The European Commission has proposed changes to legislation that will expand the scope of VIS by adding long stay-visas and residence permits to the system. Said proposals will also allow for more thorough background checks on visa applicants, thus closing security information gaps through better information exchange between Member States.
The Entry/Exit System (EES) is a new large-scale IT system being developed by eu-LISA that will enable the recording of entry and exit of third country nationals (TCN) to and from the Schengen Area. The system will replace the current practice of manual stamping of passports with electronic registration in a central database of biographic and biometric information, as well as the date and place of entry/exit for visits up to 90 days.

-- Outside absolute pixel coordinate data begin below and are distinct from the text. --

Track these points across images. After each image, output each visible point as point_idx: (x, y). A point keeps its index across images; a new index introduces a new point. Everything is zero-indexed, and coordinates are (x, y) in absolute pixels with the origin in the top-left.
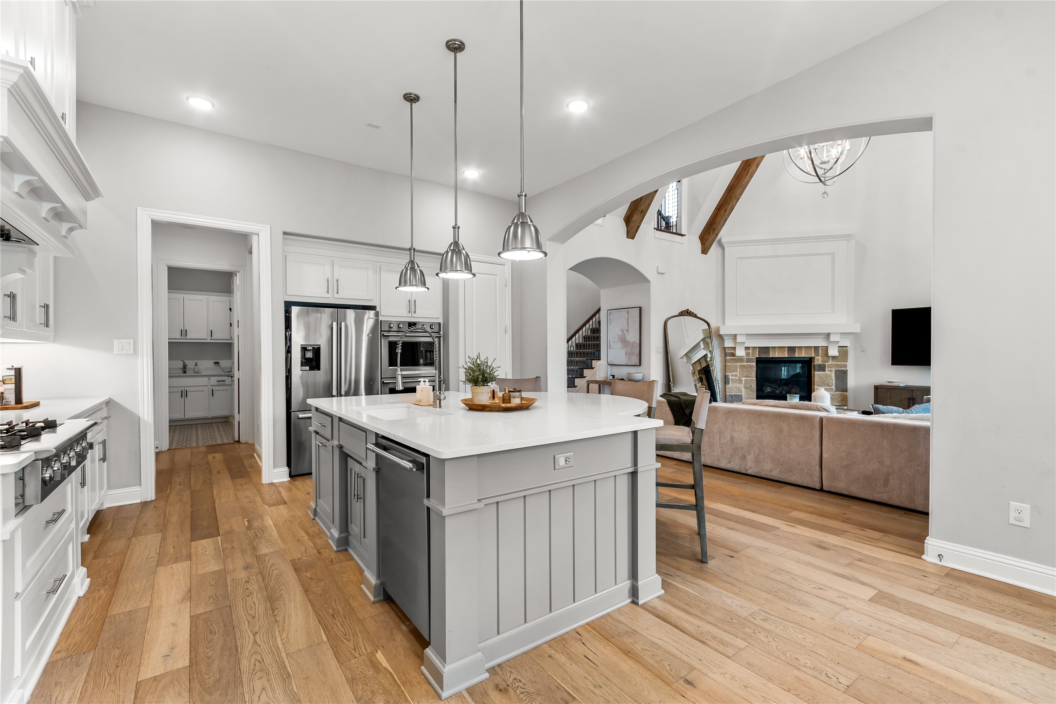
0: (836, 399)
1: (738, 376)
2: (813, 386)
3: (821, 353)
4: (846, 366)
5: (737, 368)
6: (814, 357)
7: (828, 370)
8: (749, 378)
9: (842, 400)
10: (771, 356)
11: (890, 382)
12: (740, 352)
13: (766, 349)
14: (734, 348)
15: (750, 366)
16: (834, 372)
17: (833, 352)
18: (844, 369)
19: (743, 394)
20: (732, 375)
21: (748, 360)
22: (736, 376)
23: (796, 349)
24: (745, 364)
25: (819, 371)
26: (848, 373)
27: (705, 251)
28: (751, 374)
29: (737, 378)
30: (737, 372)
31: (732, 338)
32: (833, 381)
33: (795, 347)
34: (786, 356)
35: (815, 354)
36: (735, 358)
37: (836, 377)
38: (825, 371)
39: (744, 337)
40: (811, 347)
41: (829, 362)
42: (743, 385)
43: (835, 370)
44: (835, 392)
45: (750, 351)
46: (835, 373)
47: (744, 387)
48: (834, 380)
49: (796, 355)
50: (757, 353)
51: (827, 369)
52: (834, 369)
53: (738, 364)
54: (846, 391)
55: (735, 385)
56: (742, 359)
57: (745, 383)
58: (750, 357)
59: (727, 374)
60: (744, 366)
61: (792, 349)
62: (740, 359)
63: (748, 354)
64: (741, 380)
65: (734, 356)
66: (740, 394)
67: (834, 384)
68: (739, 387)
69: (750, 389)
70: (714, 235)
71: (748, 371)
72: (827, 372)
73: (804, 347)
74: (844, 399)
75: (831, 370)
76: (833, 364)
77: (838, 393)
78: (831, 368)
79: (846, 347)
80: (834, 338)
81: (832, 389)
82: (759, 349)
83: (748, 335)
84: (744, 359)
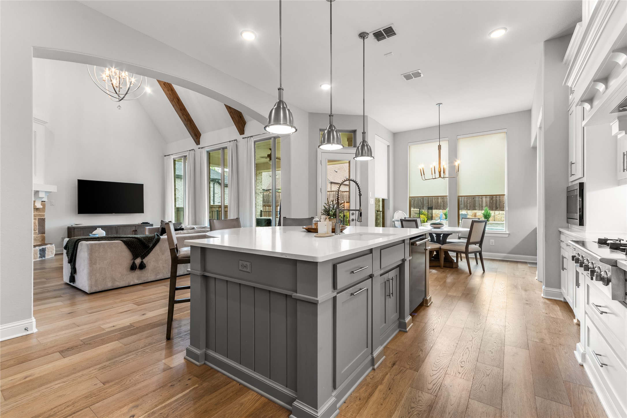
0: (39, 240)
4: (44, 215)
9: (42, 240)
11: (76, 225)
17: (38, 205)
18: (43, 217)
26: (46, 220)
32: (37, 227)
37: (39, 223)
41: (34, 213)
43: (39, 219)
44: (38, 234)
46: (38, 221)
48: (37, 226)
52: (37, 218)
54: (44, 233)
67: (38, 229)
74: (43, 239)
75: (36, 219)
76: (37, 214)
77: (40, 235)
78: (36, 217)
79: (45, 201)
80: (41, 195)
81: (36, 232)
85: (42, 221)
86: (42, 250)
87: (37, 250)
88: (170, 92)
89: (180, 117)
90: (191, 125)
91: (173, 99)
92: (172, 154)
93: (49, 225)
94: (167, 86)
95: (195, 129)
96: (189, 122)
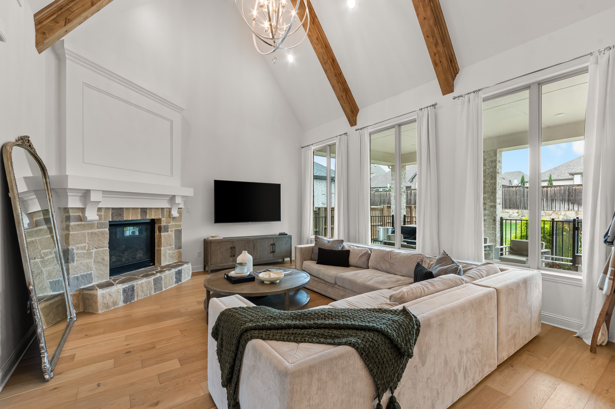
0: (175, 256)
1: (87, 248)
2: (156, 248)
3: (166, 214)
4: (180, 226)
5: (85, 237)
6: (161, 218)
7: (170, 230)
8: (101, 249)
9: (179, 257)
10: (125, 219)
11: (212, 237)
12: (91, 215)
13: (119, 211)
14: (83, 210)
15: (102, 233)
16: (174, 231)
17: (175, 213)
18: (179, 228)
19: (92, 272)
20: (78, 249)
21: (100, 226)
22: (83, 248)
23: (148, 211)
24: (96, 230)
25: (164, 232)
26: (182, 232)
27: (40, 45)
28: (104, 243)
29: (85, 251)
30: (85, 242)
31: (80, 194)
32: (173, 240)
33: (146, 208)
34: (139, 218)
35: (162, 216)
36: (83, 223)
37: (175, 236)
38: (168, 231)
39: (100, 194)
40: (158, 208)
41: (170, 223)
42: (92, 260)
44: (175, 250)
45: (102, 213)
46: (175, 233)
47: (94, 262)
48: (174, 239)
49: (147, 217)
50: (111, 216)
51: (169, 230)
52: (174, 229)
53: (86, 232)
54: (181, 247)
55: (83, 262)
56: (93, 224)
57: (96, 257)
58: (103, 221)
59: (70, 248)
60: (95, 233)
61: (144, 211)
62: (91, 225)
63: (100, 216)
64: (91, 253)
65: (81, 221)
66: (89, 273)
67: (174, 243)
68: (87, 263)
69: (102, 263)
70: (64, 29)
71: (100, 240)
72: (170, 233)
73: (153, 208)
74: (180, 255)
75: (172, 230)
76: (174, 224)
77: (176, 250)
78: (172, 228)
79: (181, 208)
80: (178, 200)
81: (173, 248)
82: (112, 211)
83: (104, 192)
84: (95, 223)
85: (179, 233)
86: (178, 272)
87: (172, 273)
88: (324, 50)
90: (347, 97)
91: (327, 60)
92: (312, 144)
93: (185, 238)
94: (320, 41)
95: (351, 102)
96: (344, 93)
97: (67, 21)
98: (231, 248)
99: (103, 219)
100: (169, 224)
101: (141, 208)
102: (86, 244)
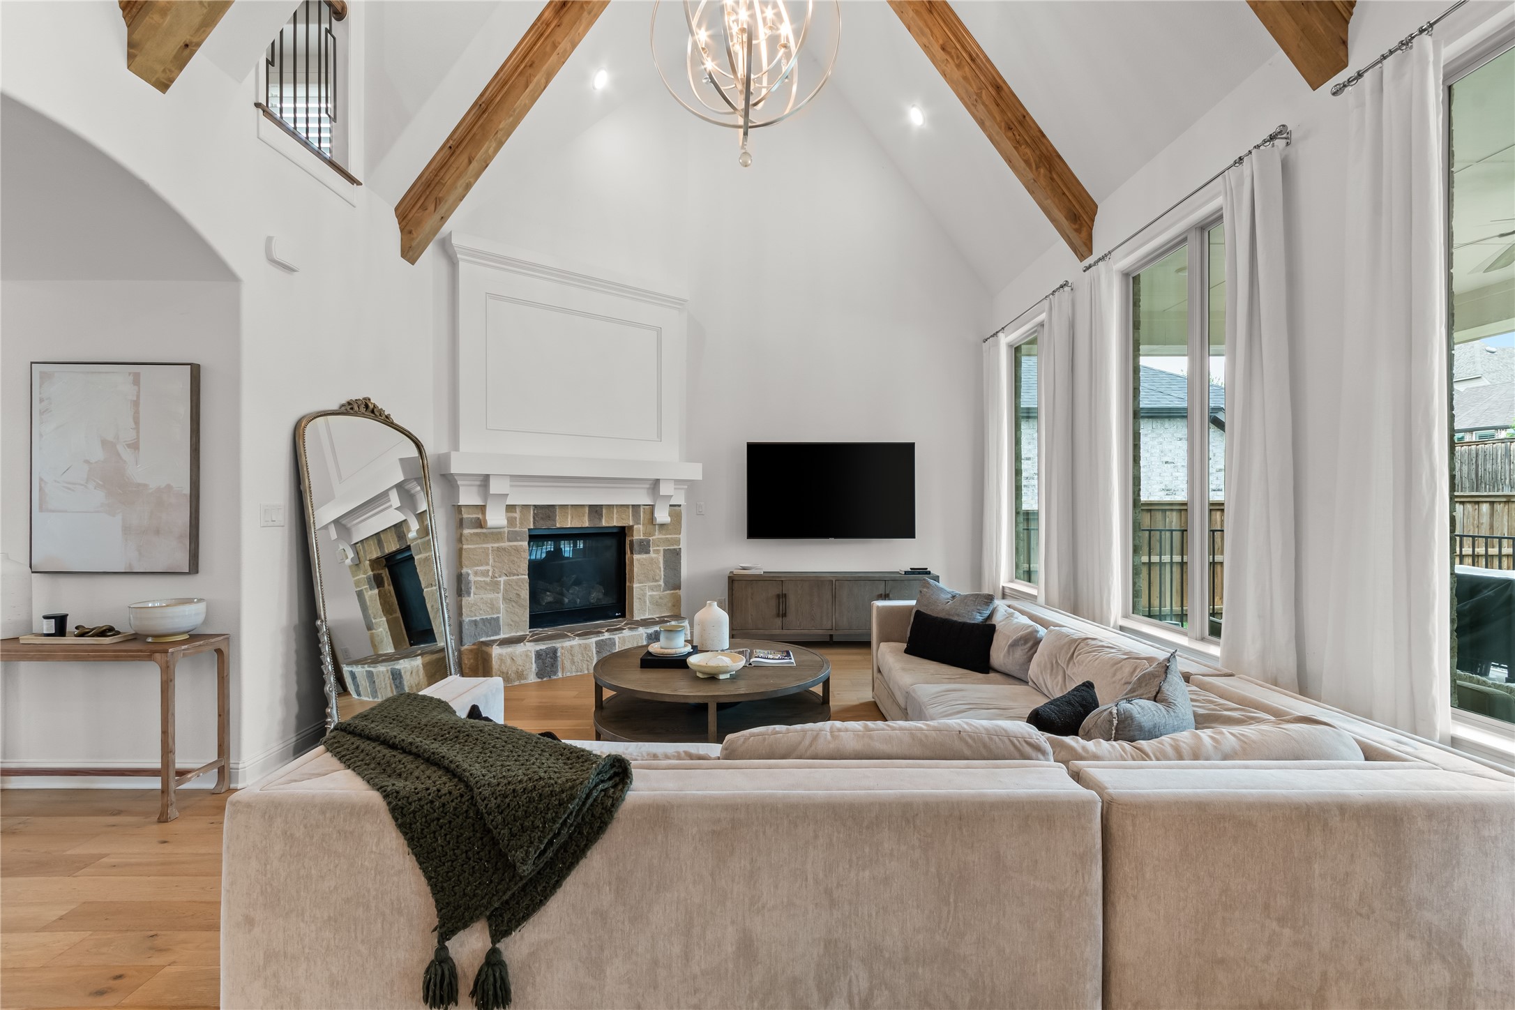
0: (665, 605)
1: (490, 574)
2: (627, 584)
3: (644, 518)
4: (678, 542)
5: (488, 555)
6: (632, 526)
7: (654, 550)
8: (515, 577)
9: (674, 606)
10: (558, 526)
11: (744, 569)
12: (496, 518)
13: (546, 512)
14: (482, 509)
15: (517, 550)
16: (662, 552)
17: (662, 516)
18: (675, 547)
19: (500, 615)
20: (476, 574)
21: (513, 536)
22: (485, 573)
23: (604, 511)
24: (506, 544)
25: (640, 553)
26: (682, 555)
28: (519, 567)
29: (488, 579)
30: (487, 564)
31: (478, 483)
32: (660, 571)
33: (601, 506)
34: (587, 525)
35: (633, 520)
36: (484, 531)
37: (665, 562)
38: (648, 552)
39: (507, 482)
40: (627, 506)
41: (654, 535)
42: (500, 595)
43: (664, 549)
44: (664, 591)
45: (517, 515)
46: (664, 557)
47: (504, 599)
48: (662, 569)
49: (604, 523)
50: (532, 520)
51: (651, 549)
52: (661, 549)
53: (489, 546)
54: (679, 588)
55: (484, 596)
56: (500, 533)
57: (505, 590)
58: (517, 529)
59: (464, 570)
60: (504, 549)
61: (596, 510)
62: (496, 535)
63: (511, 521)
64: (498, 583)
65: (481, 526)
66: (495, 616)
67: (663, 576)
68: (491, 600)
69: (516, 603)
70: (437, 217)
71: (513, 562)
72: (652, 555)
73: (617, 505)
74: (677, 603)
75: (658, 550)
76: (661, 539)
77: (668, 592)
78: (658, 546)
79: (680, 506)
80: (665, 489)
81: (660, 586)
82: (534, 510)
83: (514, 478)
84: (504, 532)
85: (673, 557)
88: (967, 69)
89: (1009, 161)
90: (1052, 179)
92: (1003, 328)
93: (686, 569)
94: (953, 51)
95: (1069, 189)
96: (1042, 171)
97: (438, 202)
98: (778, 596)
99: (518, 525)
100: (651, 538)
101: (590, 506)
102: (489, 568)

The system aims to modernise and increase automation at border controls, to strengthen internal security and fight terrorism and organised crime. This will help Member States to deal with ever-increasing traveller flows without having to supplement the number of border guards. EES will allow for better monitoring of authorised stays and the identification of possible over-stayers.
The European Travel Information and Authorisation System (ETIAS) is a new IT system for EU border management being developed by eu-LISA, which will improve the security and safety aspects of travelling to or through the Schengen Area. Once operational, ETIAS will require that all visa-exempt third country nationals planning to travel to the Schengen Area apply for pre-travel authorisation online. Similar to systems already existing in the USA, Canada and Australia, a valid passport, a credit card and minimal personal information will be needed. The information submitted will be automatically processed against existing EU databases (Eurodac, SIS and VIS), future systems EES and ECRIS-TCN, and relevant Interpol databases. This will enable advance verification of potential security, irregular migration and public health risks.

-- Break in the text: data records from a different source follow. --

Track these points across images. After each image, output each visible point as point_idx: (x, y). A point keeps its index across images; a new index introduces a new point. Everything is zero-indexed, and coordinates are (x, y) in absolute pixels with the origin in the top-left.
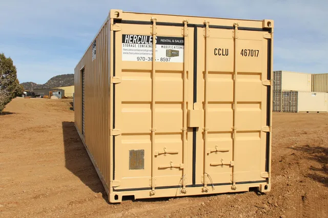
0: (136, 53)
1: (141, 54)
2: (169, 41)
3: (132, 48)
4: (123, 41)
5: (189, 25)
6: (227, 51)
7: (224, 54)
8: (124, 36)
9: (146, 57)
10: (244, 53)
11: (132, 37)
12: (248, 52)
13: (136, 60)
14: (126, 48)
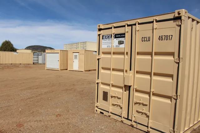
0: (107, 44)
1: (108, 44)
2: (120, 36)
3: (105, 41)
4: (103, 39)
5: (128, 26)
6: (149, 38)
7: (148, 40)
8: (103, 36)
9: (110, 45)
10: (160, 38)
11: (106, 36)
12: (164, 37)
13: (107, 47)
14: (103, 42)
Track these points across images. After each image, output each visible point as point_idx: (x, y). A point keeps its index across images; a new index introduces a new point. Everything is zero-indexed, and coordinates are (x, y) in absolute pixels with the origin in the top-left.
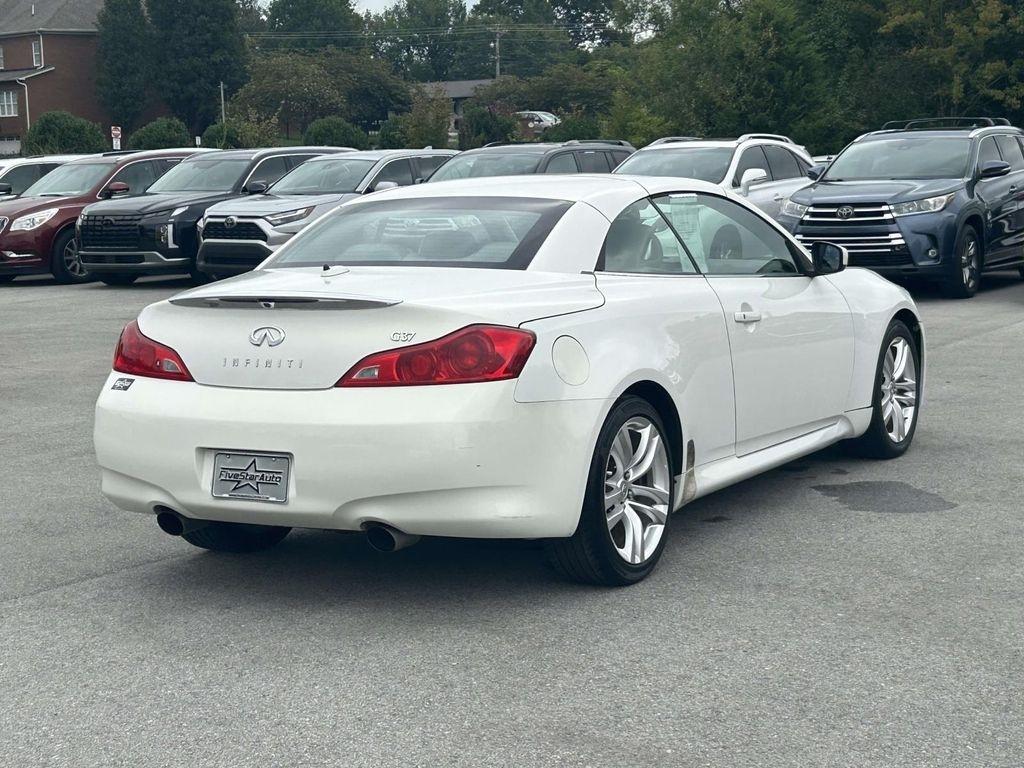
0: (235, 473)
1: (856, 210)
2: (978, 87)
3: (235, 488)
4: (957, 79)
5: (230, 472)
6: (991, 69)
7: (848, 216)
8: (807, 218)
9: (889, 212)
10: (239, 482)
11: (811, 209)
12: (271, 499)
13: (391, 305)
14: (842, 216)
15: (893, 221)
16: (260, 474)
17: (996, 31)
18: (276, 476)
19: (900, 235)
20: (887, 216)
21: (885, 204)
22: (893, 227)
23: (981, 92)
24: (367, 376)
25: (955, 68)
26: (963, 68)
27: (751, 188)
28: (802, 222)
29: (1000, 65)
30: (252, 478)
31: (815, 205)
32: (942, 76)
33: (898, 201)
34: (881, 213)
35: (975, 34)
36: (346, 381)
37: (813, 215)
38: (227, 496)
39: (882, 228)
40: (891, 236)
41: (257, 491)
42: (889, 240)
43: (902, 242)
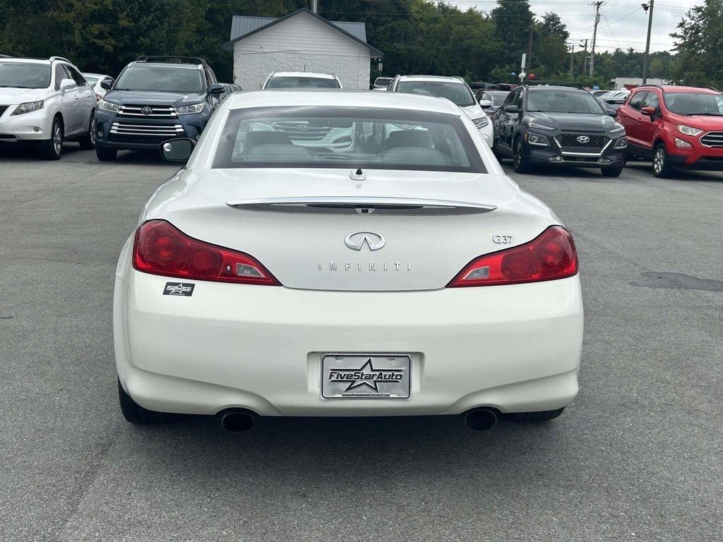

The ETIAS will reduce procedures and bordercrossing times, strengthen border management, reinforce the EU’s visa liberalisation policy, help prevent irregular migration and fortify the fight against terrorism and organised crime.
The European Criminal Records Information System – Third Country Nationals (ECRIS-TCN), to be developed by euLISA, will be a centralised hit/no-hit system to supplement the existing EU criminal records database (ECRIS) on non-EU nationals convicted in the European Union. Once operational, it will allow Member States to quickly find out in which other Member State(s) information on previous convictions of a non-EU national is stored.

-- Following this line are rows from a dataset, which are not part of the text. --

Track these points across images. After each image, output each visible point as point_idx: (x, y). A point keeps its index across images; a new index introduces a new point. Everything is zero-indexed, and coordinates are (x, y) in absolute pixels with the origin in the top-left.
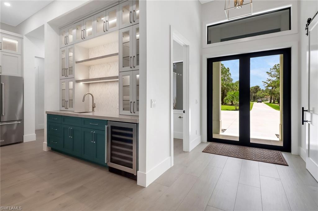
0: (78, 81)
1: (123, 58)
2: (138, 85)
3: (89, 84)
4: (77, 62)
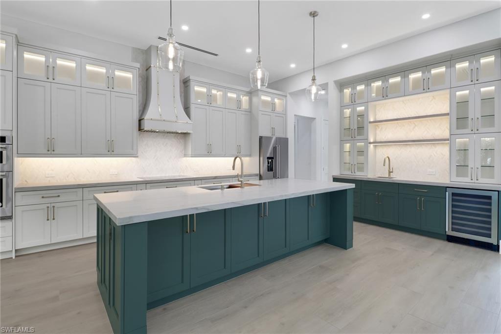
0: (370, 143)
1: (457, 119)
3: (379, 146)
4: (370, 122)
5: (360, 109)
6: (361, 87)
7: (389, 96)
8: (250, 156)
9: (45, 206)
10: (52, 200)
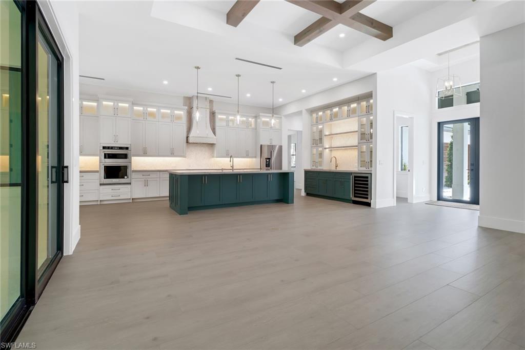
0: (325, 148)
1: (361, 134)
2: (371, 152)
3: (331, 150)
4: (326, 135)
5: (320, 127)
6: (321, 113)
7: (334, 119)
8: (255, 157)
9: (143, 179)
10: (147, 177)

The system will provide judges, prosecutors and other relevant authorities with easy access to comprehensive information on an individual’s criminal history, no matter in which Member State that person was convicted in the past. Efficient exchange of criminal records information is instrumental in combating cross-border crime. ECRIS-TCN will contribute to implementing the principle of mutual recognition of sentences and judicial decisions in a common area of justice and security where people move freely, such as the Schengen Area. The ECRIS-TCN System is scheduled to be ready in conjunction with the roll-out of the components required to implement interoperability.